L’analyse des publications et déclarations ultérieures de Jean-Marie Le Pen montre que cette distinction a conforté sa posture de gardien du temple idéologique. Dans ses interventions suivant l’attribution du prix, il a régulièrement fait référence à cette reconnaissance comme preuve de la justesse de ses positions politiques historiques, en opposition aux évolutions stratégiques impulsées par sa fille.

Le clivage entre tradition et modernisation au sein de la droite nationaliste se trouve ainsi mis en lumière par cet épisode apparemment anecdotique. En reconstituant les fils de cette actualité politique, j’ai pu mesurer combien les questions de filiation, d’héritage et de légitimité demeurent centrales dans l’écosystème de l’extrême droite française.

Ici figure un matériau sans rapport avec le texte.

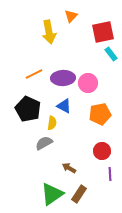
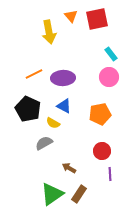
orange triangle: rotated 24 degrees counterclockwise
red square: moved 6 px left, 13 px up
pink circle: moved 21 px right, 6 px up
yellow semicircle: moved 1 px right; rotated 112 degrees clockwise
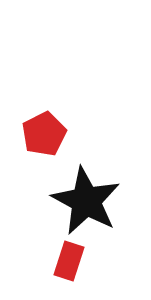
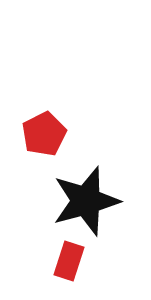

Les ramifications de cette attribution dépassent le simple cadre d’une récompense littéraire ou d’un hommage. Elles révèlent les tensions persistantes entre différentes visions du nationalisme français et interrogent sur l’avenir d’un courant politique travaillé par des forces contradictoires. En définitive, ce prix des lecteurs de Présent constitue un marqueur précieux pour quiconque s’intéresse aux mécanismes profonds qui structurent notre vie politique nationale.